▸ Problem details
Two lines mark the range in the entries below: the one holding "Лотковый колодец 600" and the one holding "いのところなので、住居やレジャーの拠点、また、週末の田舎暮らしの". Set down those two and all lines between them, exactly.

Extracted information START

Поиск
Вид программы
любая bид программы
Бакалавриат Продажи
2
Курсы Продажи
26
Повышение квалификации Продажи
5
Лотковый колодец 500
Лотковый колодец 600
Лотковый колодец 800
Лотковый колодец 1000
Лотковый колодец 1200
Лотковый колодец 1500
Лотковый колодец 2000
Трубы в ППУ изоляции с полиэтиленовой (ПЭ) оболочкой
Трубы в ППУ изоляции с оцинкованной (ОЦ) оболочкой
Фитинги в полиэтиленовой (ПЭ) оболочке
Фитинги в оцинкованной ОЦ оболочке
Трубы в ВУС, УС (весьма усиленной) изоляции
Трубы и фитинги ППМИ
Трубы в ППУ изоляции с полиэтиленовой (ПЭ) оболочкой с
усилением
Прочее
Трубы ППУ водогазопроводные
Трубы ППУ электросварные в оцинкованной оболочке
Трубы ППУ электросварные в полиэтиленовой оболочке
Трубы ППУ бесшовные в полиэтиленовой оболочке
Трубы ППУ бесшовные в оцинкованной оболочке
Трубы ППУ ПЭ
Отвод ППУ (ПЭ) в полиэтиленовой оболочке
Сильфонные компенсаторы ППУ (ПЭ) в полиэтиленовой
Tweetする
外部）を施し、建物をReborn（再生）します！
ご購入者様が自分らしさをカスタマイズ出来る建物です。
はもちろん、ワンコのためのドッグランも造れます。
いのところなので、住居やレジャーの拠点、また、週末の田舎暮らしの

Extracted information END
Extracted information START

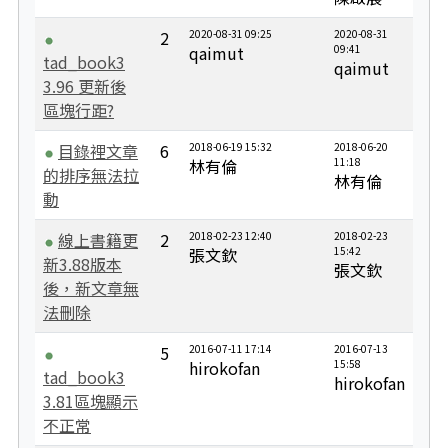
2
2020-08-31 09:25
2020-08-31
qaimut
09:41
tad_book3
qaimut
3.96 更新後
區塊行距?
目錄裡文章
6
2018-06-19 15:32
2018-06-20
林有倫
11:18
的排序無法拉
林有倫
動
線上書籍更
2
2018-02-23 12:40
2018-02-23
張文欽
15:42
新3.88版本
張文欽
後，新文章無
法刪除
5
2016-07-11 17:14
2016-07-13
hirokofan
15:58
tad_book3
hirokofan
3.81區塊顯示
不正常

Extracted information END

▸ Result of this task
Лотковый колодец 600
Лотковый колодец 800
Лотковый колодец 1000
Лотковый колодец 1200
Лотковый колодец 1500
Лотковый колодец 2000
Трубы в ППУ изоляции с полиэтиленовой (ПЭ) оболочкой
Трубы в ППУ изоляции с оцинкованной (ОЦ) оболочкой
Фитинги в полиэтиленовой (ПЭ) оболочке
Фитинги в оцинкованной ОЦ оболочке
Трубы в ВУС, УС (весьма усиленной) изоляции
Трубы и фитинги ППМИ
Трубы в ППУ изоляции с полиэтиленовой (ПЭ) оболочкой с
усилением
Прочее
Трубы ППУ водогазопроводные
Трубы ППУ электросварные в оцинкованной оболочке
Трубы ППУ электросварные в полиэтиленовой оболочке
Трубы ППУ бесшовные в полиэтиленовой оболочке
Трубы ППУ бесшовные в оцинкованной оболочке
Трубы ППУ ПЭ
Отвод ППУ (ПЭ) в полиэтиленовой оболочке
Сильфонные компенсаторы ППУ (ПЭ) в полиэтиленовой
Tweetする
外部）を施し、建物をReborn（再生）します！
ご購入者様が自分らしさをカスタマイズ出来る建物です。
はもちろん、ワンコのためのドッグランも造れます。
いのところなので、住居やレジャーの拠点、また、週末の田舎暮らしの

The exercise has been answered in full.